### Work task
The whole listing, pictures aside, should be reproduced exactly.

### Dataset extract
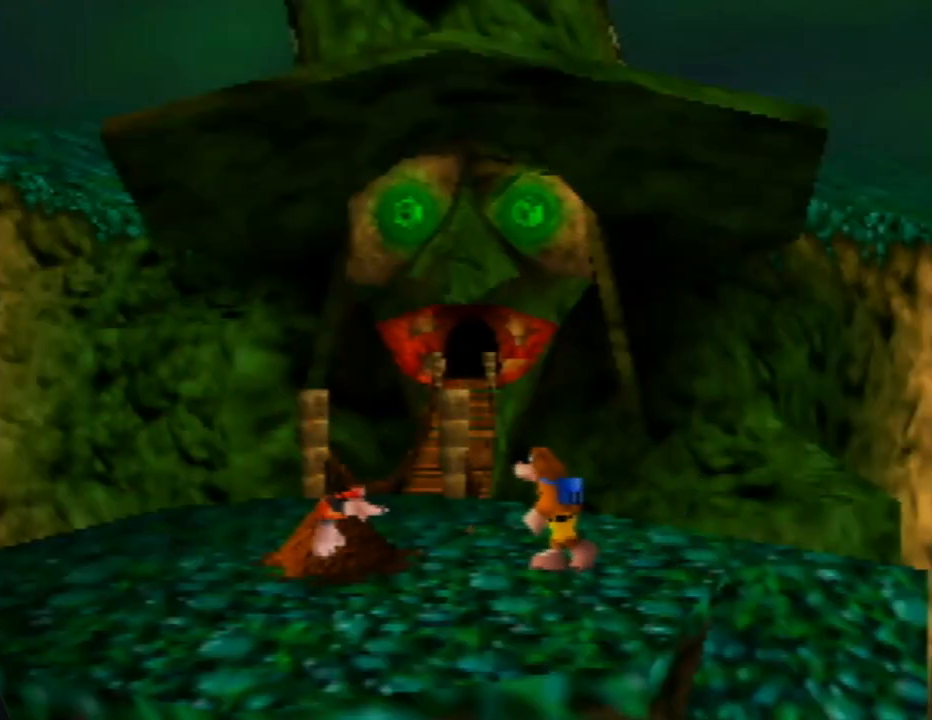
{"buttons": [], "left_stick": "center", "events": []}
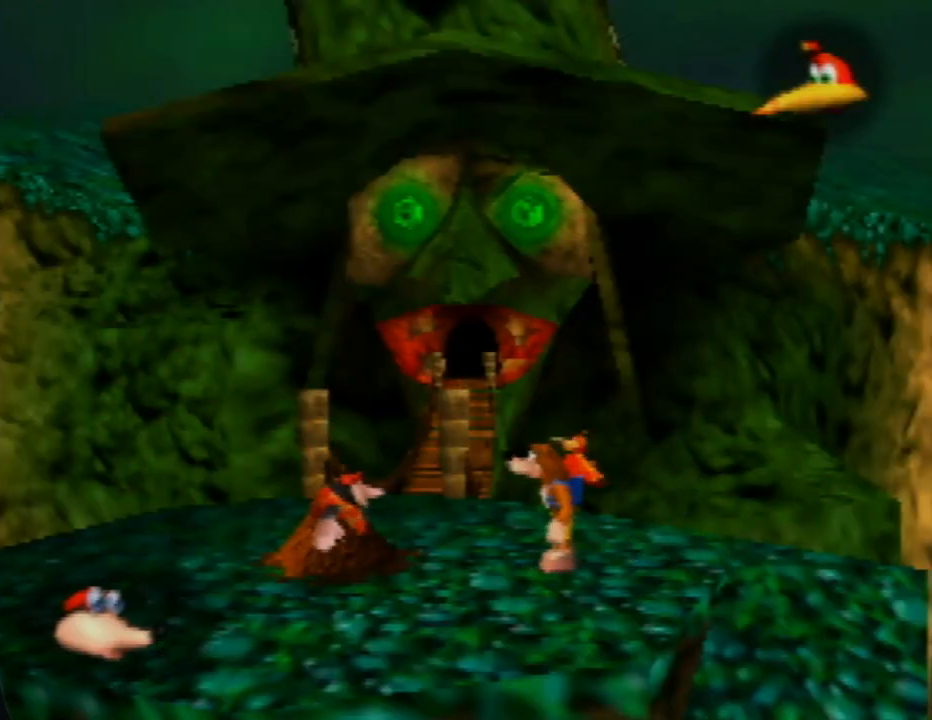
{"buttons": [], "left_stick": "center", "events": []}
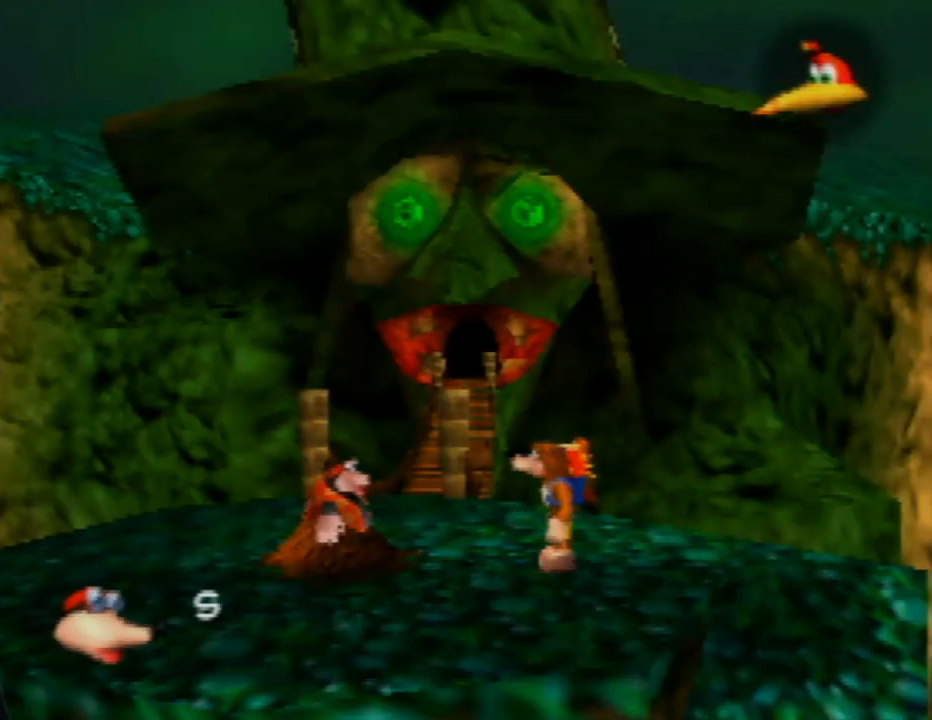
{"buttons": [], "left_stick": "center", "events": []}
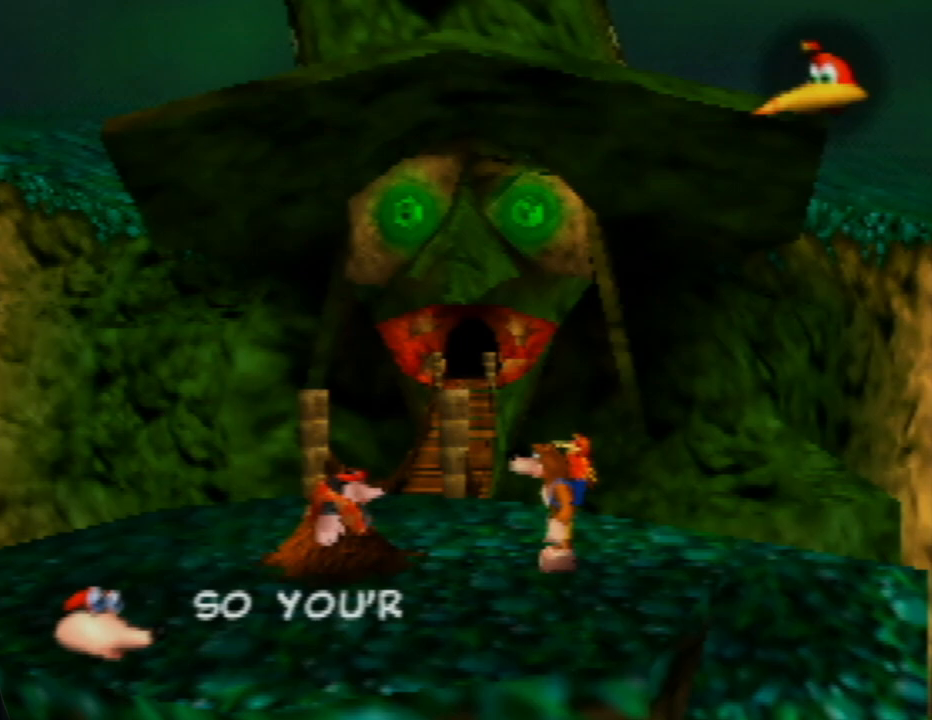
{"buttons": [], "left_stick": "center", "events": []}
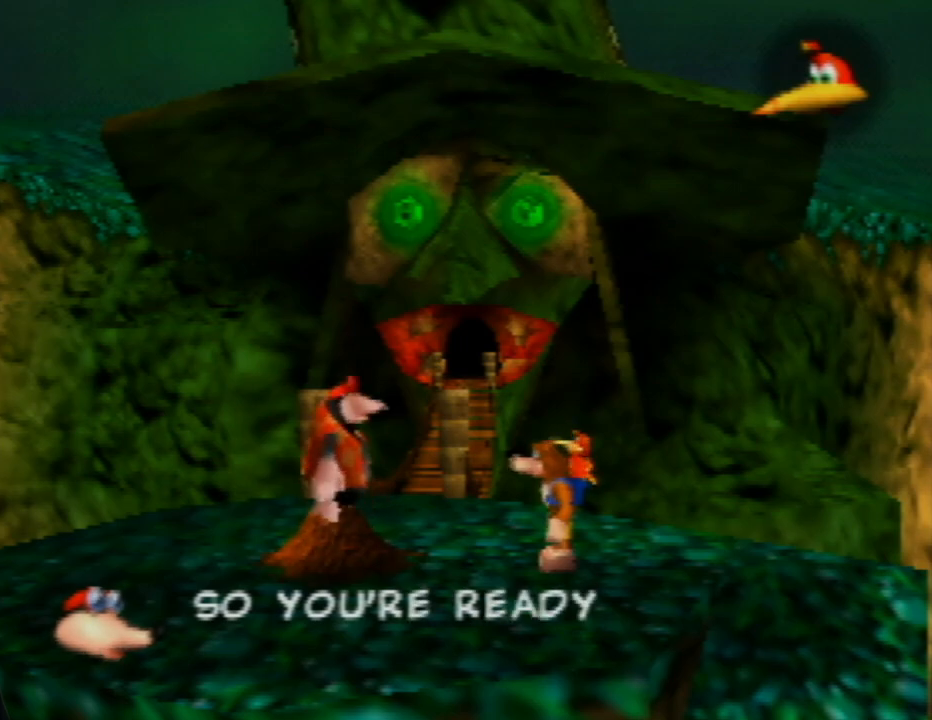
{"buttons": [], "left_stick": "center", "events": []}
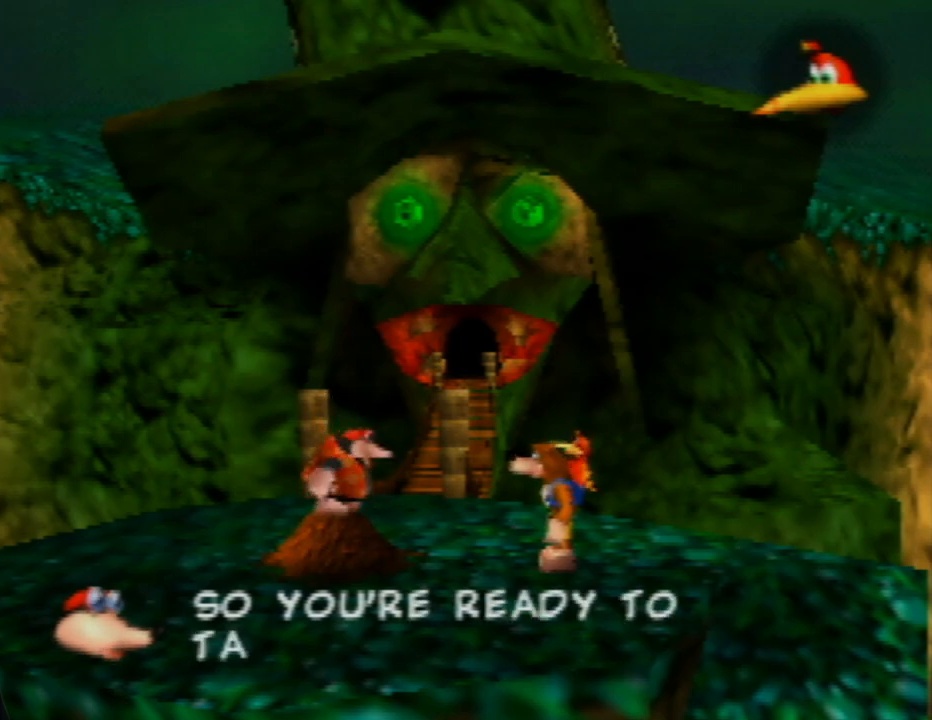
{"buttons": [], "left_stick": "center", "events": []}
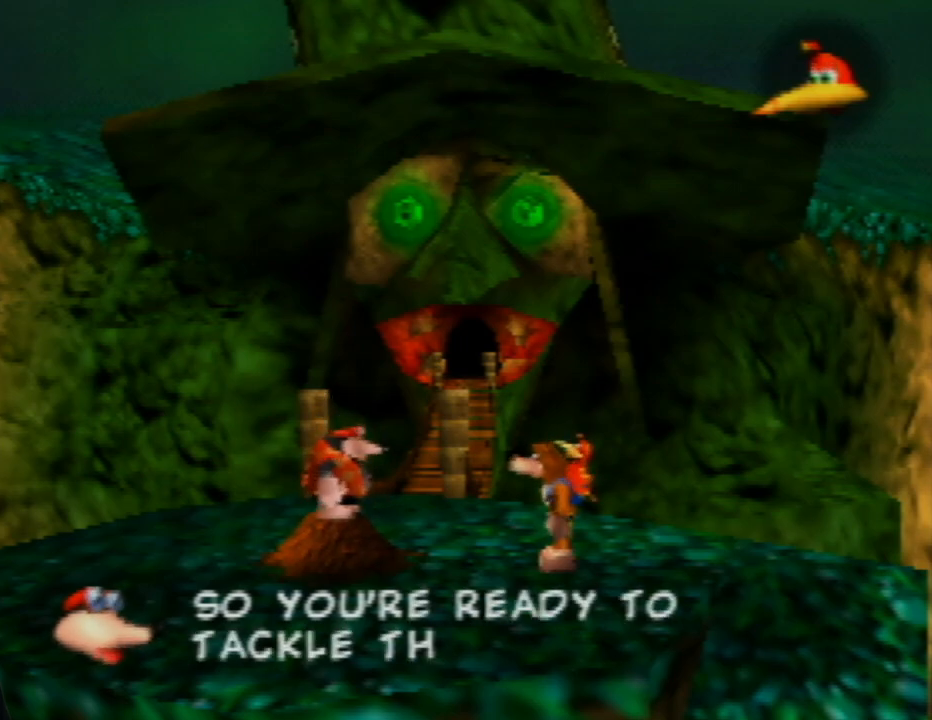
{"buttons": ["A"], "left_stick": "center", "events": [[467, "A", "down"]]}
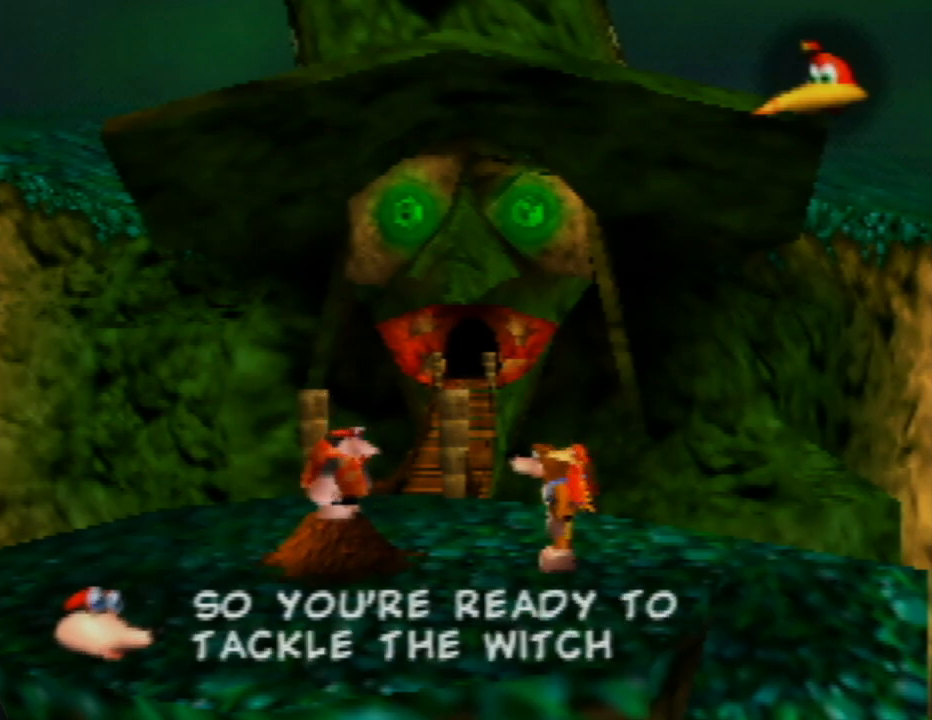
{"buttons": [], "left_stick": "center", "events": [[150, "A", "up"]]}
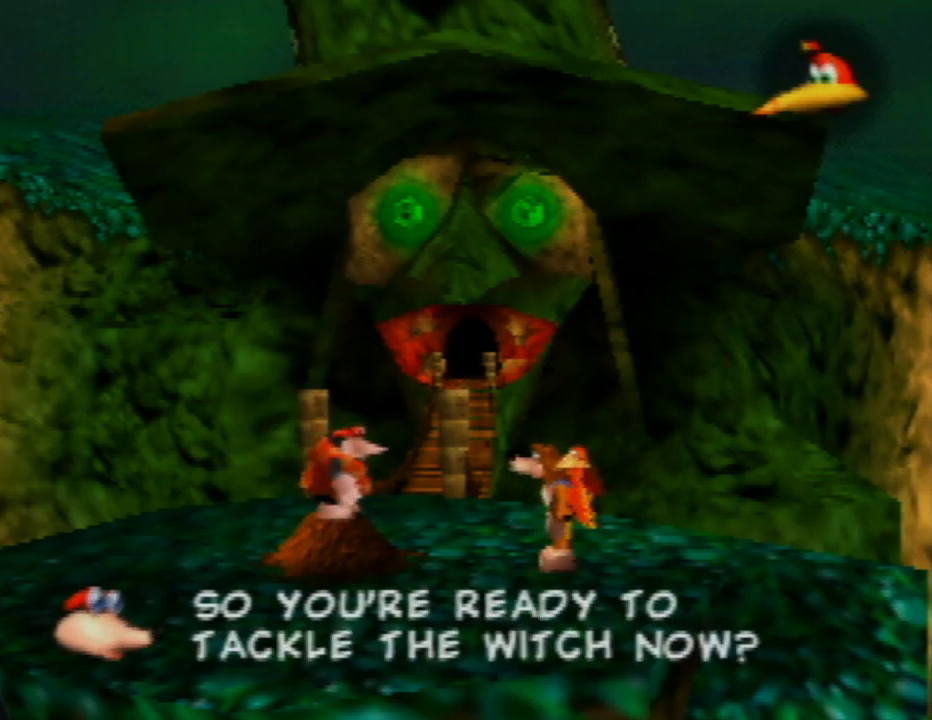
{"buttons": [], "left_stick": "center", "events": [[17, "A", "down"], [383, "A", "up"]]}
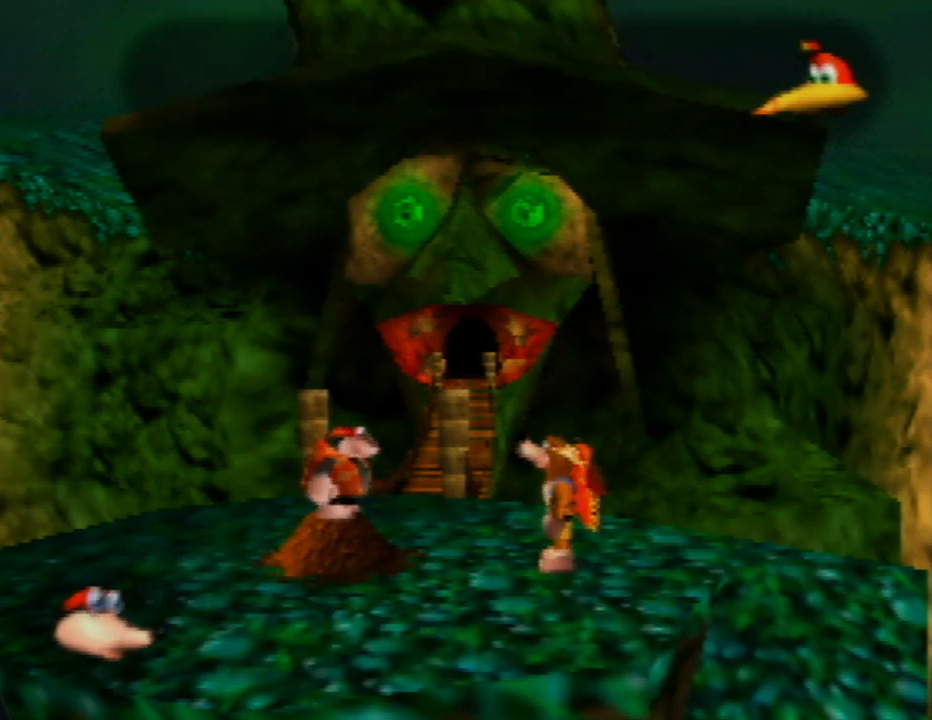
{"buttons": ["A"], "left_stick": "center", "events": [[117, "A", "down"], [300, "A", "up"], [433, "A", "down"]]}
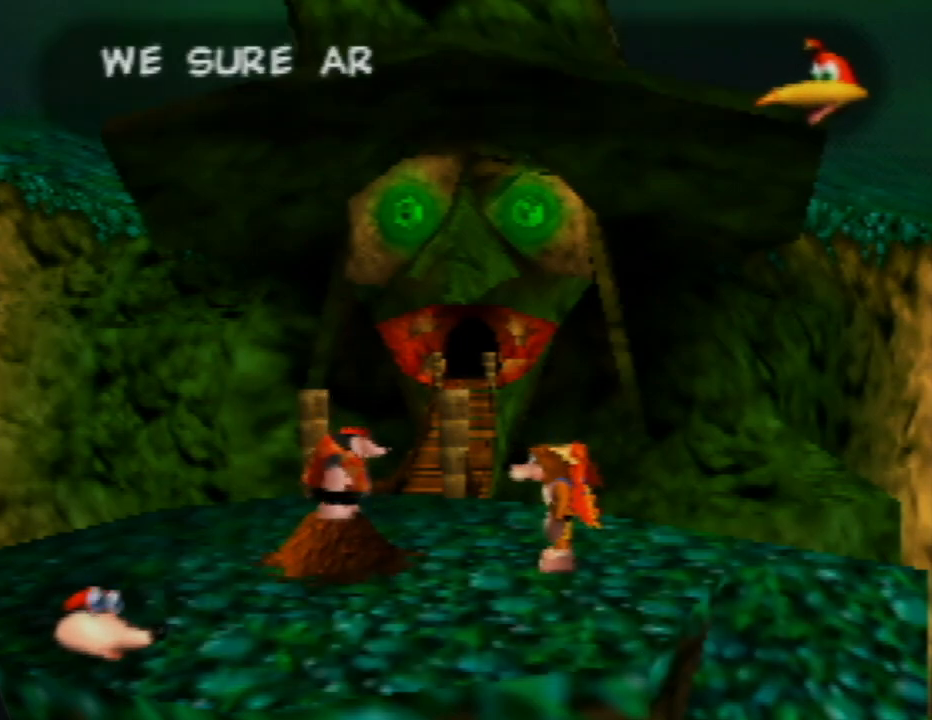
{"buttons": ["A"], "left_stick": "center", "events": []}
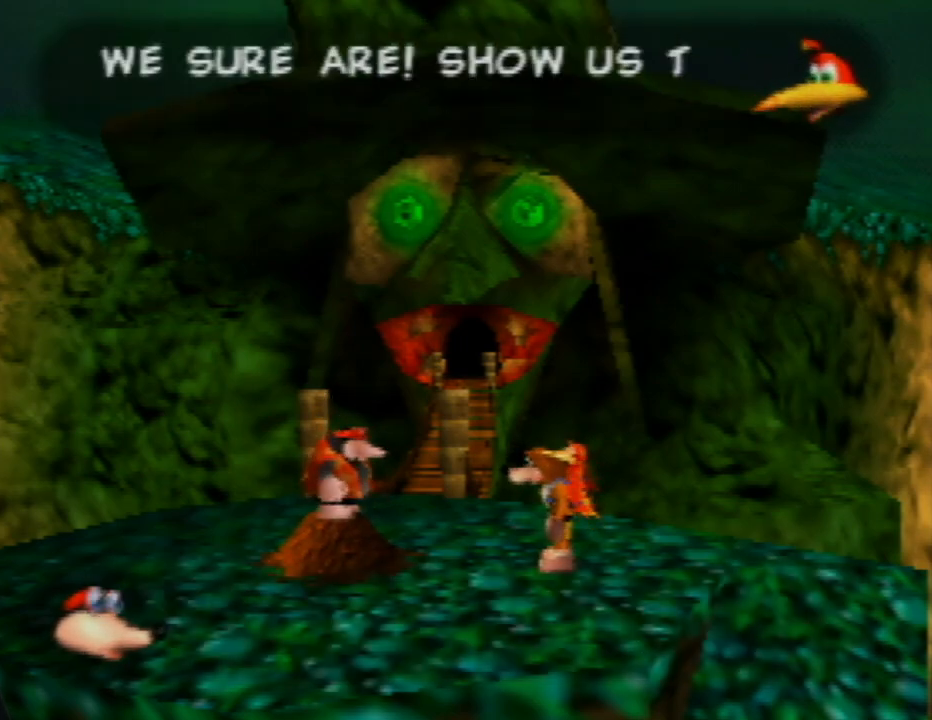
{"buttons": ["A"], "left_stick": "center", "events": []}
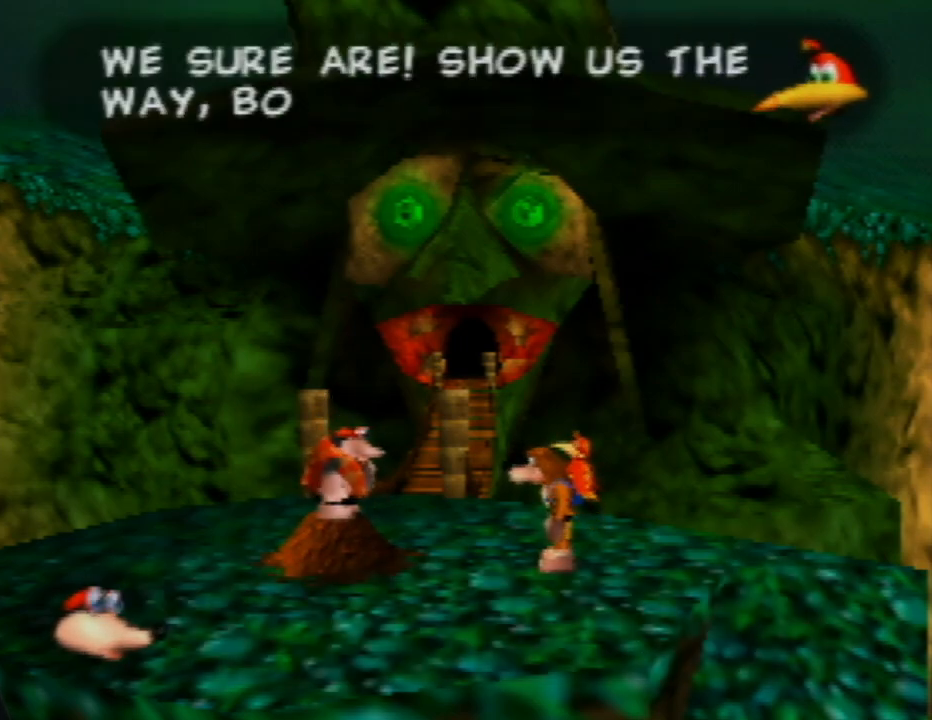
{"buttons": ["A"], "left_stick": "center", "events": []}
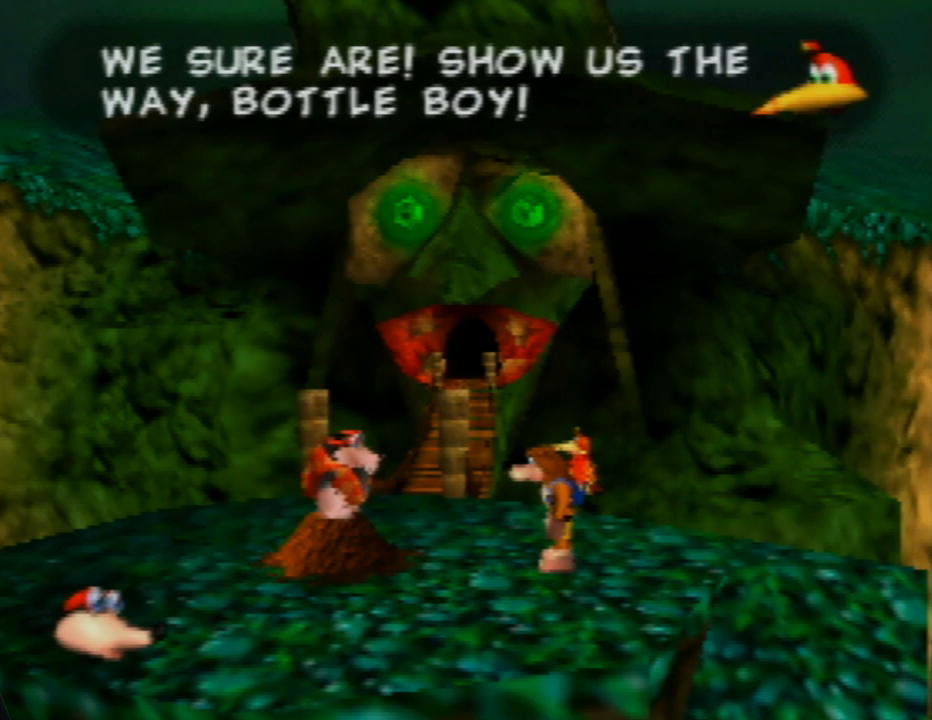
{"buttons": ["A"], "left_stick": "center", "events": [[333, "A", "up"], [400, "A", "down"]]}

### Written response
{"buttons": [], "left_stick": "center", "events": []}
{"buttons": [], "left_stick": "center", "events": []}
{"buttons": [], "left_stick": "center", "events": []}
{"buttons": [], "left_stick": "center", "events": []}
{"buttons": [], "left_stick": "center", "events": []}
{"buttons": [], "left_stick": "center", "events": []}
{"buttons": ["A"], "left_stick": "center", "events": [[467, "A", "down"]]}
{"buttons": [], "left_stick": "center", "events": [[150, "A", "up"]]}
{"buttons": [], "left_stick": "center", "events": [[17, "A", "down"], [383, "A", "up"]]}
{"buttons": ["A"], "left_stick": "center", "events": [[117, "A", "down"], [300, "A", "up"], [433, "A", "down"]]}
{"buttons": ["A"], "left_stick": "center", "events": []}
{"buttons": ["A"], "left_stick": "center", "events": []}
{"buttons": ["A"], "left_stick": "center", "events": []}
{"buttons": ["A"], "left_stick": "center", "events": [[333, "A", "up"], [400, "A", "down"]]}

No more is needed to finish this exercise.